Can you copy out, character for character, everything from the first line of the items down to and including the line that contains "Over which range"?
* * * * * * * * *
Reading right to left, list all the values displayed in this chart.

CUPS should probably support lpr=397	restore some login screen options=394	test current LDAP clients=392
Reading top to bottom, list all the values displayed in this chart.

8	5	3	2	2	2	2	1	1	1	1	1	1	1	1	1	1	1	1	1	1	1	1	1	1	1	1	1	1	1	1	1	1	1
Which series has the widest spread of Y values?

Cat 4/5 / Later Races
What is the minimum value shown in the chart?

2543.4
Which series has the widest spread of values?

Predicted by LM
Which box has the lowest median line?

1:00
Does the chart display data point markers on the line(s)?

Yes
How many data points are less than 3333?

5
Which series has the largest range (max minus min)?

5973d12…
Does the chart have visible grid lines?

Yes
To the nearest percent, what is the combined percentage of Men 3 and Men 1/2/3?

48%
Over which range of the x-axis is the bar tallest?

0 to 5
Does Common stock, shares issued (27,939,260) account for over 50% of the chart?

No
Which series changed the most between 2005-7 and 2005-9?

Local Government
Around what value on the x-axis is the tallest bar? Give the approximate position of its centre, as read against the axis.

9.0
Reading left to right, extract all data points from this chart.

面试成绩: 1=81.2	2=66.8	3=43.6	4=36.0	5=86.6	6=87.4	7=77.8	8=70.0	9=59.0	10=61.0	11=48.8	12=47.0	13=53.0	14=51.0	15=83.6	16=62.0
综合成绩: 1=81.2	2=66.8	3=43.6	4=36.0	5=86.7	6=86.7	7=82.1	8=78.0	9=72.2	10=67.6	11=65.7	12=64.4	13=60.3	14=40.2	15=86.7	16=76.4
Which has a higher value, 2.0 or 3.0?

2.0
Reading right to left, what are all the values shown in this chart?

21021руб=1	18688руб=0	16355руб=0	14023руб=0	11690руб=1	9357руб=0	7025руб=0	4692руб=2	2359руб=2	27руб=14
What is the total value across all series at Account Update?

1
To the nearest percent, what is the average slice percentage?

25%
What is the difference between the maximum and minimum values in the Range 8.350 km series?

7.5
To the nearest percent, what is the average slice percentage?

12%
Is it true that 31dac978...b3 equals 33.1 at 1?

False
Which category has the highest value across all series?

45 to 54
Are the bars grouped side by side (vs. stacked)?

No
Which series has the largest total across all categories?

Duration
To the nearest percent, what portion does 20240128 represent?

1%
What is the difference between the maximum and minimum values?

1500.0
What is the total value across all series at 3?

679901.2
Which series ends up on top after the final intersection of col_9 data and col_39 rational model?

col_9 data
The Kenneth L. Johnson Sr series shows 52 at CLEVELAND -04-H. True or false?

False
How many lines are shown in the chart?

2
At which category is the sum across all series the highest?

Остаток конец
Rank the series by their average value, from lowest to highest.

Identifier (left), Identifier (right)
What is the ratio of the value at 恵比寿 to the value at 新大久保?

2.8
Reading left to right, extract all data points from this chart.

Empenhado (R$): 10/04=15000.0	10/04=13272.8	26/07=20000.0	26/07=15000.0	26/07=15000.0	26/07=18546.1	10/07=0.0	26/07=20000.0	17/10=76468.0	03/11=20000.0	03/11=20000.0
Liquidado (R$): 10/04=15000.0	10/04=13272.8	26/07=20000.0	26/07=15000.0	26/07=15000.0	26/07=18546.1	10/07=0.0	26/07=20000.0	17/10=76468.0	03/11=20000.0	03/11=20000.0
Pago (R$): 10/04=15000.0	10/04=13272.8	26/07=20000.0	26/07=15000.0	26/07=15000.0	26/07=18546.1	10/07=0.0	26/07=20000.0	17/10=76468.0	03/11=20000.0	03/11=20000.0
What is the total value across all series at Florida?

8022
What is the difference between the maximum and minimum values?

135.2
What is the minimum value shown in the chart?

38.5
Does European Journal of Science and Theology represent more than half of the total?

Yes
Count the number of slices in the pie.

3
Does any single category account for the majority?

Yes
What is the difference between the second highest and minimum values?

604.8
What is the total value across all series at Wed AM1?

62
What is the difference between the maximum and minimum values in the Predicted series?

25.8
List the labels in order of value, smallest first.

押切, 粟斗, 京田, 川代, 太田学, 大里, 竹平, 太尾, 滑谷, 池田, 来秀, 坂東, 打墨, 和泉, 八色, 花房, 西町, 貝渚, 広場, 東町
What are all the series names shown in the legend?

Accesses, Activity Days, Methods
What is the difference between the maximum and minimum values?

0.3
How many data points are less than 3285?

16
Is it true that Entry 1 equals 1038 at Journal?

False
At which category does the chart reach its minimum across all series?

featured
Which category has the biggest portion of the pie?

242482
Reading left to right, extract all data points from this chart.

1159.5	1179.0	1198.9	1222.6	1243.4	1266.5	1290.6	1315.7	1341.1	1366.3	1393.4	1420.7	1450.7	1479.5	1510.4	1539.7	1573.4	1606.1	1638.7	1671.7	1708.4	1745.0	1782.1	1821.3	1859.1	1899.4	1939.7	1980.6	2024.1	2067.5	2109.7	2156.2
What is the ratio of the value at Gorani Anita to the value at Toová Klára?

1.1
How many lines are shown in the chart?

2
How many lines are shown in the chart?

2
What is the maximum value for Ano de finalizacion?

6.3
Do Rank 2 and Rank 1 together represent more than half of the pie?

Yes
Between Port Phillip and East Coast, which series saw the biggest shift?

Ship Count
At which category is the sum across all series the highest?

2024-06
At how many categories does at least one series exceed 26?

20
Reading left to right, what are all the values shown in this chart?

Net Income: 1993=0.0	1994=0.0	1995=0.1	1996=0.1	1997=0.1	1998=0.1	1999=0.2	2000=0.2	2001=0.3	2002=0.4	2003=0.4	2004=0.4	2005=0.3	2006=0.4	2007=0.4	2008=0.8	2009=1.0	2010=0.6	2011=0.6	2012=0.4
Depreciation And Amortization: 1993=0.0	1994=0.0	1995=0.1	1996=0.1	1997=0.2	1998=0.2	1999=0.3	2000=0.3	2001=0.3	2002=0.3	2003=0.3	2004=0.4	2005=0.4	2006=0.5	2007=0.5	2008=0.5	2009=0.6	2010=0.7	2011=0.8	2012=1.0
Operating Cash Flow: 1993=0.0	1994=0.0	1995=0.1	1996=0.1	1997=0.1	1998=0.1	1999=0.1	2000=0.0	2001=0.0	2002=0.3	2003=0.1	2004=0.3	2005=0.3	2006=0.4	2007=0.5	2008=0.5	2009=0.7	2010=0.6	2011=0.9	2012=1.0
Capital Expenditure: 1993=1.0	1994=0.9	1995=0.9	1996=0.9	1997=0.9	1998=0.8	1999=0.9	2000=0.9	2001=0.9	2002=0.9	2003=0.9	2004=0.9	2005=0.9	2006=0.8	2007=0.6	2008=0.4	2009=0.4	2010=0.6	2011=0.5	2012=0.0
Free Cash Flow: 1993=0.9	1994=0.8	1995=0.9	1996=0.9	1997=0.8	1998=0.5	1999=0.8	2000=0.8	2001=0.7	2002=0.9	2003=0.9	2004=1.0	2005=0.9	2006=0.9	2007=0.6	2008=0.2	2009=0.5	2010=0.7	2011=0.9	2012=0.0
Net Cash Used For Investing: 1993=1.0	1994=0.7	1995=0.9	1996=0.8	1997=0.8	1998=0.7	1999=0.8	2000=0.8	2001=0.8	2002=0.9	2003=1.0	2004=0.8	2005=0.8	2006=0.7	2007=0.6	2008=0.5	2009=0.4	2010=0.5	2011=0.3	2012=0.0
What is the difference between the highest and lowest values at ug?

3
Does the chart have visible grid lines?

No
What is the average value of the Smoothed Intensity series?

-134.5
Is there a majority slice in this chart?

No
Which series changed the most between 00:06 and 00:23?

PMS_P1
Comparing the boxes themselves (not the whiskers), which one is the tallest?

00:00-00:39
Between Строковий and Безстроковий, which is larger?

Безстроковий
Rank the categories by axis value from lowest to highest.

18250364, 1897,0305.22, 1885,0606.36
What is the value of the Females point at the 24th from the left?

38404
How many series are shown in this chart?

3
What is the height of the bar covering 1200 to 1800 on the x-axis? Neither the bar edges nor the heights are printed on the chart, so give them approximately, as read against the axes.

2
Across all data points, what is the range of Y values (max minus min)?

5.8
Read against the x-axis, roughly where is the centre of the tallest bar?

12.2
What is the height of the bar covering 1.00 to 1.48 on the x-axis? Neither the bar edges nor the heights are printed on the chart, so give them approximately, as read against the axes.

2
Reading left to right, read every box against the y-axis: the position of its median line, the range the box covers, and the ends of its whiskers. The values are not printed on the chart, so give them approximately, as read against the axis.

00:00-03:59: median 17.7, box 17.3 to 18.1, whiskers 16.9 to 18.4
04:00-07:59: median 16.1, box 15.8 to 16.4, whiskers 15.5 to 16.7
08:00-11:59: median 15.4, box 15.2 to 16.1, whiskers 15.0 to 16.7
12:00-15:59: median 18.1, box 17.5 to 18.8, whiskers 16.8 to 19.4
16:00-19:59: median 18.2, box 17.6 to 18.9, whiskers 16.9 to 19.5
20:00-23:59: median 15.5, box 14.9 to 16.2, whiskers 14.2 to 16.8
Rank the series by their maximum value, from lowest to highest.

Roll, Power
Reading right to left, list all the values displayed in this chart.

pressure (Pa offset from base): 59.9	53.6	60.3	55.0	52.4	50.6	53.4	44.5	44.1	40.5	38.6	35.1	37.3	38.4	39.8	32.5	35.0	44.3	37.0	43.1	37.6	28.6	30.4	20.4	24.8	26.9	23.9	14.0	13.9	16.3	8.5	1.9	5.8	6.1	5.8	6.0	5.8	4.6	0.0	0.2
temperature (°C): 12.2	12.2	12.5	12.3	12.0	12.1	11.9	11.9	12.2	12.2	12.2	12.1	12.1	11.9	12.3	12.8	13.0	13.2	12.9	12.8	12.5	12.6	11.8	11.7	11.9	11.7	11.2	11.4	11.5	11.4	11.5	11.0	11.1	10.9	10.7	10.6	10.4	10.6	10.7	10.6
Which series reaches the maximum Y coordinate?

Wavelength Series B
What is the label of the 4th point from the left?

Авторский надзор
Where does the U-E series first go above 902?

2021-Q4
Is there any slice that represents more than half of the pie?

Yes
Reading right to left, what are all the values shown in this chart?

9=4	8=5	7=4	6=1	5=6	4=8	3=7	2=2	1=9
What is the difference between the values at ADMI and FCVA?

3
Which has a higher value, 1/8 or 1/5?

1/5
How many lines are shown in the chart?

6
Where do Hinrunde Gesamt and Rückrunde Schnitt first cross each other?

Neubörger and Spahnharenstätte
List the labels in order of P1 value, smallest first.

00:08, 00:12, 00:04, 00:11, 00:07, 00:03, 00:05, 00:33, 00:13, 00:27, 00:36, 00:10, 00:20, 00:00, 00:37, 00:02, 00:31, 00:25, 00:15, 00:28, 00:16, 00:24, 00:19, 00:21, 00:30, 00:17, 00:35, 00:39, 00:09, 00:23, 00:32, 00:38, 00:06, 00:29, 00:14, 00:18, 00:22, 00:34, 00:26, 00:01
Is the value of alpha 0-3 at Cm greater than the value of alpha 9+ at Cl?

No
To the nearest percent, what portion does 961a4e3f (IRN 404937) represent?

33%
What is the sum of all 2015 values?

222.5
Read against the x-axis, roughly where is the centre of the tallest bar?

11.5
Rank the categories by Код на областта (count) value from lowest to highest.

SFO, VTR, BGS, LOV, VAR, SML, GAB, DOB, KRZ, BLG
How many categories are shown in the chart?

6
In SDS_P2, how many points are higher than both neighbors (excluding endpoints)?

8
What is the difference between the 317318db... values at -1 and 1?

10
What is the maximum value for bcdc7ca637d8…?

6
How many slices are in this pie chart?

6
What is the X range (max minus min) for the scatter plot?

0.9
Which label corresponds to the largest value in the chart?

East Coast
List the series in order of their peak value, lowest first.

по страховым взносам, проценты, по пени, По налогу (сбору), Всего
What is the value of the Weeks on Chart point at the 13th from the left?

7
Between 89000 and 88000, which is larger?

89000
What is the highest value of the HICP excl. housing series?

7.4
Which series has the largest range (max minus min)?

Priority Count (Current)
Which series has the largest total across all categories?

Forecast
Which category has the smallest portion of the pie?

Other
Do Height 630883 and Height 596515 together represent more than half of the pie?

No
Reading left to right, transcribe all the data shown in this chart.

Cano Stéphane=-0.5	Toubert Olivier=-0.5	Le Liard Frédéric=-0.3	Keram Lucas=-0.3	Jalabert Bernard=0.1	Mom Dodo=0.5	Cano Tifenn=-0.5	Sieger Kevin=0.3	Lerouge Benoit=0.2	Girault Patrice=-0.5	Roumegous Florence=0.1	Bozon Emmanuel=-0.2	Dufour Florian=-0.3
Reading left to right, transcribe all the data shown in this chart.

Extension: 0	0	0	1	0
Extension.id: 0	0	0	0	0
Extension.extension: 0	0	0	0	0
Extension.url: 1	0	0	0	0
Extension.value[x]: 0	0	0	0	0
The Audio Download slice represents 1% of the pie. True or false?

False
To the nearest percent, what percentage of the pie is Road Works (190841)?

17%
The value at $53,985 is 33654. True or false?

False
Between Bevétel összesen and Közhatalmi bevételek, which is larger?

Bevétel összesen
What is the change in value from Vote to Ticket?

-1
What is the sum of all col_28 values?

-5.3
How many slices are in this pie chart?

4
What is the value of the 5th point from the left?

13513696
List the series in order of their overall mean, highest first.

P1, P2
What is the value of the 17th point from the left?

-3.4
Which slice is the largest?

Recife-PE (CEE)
* * * * * * * * *
Written response:
Reading right to left, list all the values displayed in this chart.

CUPS should probably support lpr=397	restore some login screen options=394	test current LDAP clients=392
Reading top to bottom, list all the values displayed in this chart.

8	5	3	2	2	2	2	1	1	1	1	1	1	1	1	1	1	1	1	1	1	1	1	1	1	1	1	1	1	1	1	1	1	1
Which series has the widest spread of Y values?

Cat 4/5 / Later Races
What is the minimum value shown in the chart?

2543.4
Which series has the widest spread of values?

Predicted by LM
Which box has the lowest median line?

1:00
Does the chart display data point markers on the line(s)?

Yes
How many data points are less than 3333?

5
Which series has the largest range (max minus min)?

5973d12…
Does the chart have visible grid lines?

Yes
To the nearest percent, what is the combined percentage of Men 3 and Men 1/2/3?

48%
Over which range of the x-axis is the bar tallest?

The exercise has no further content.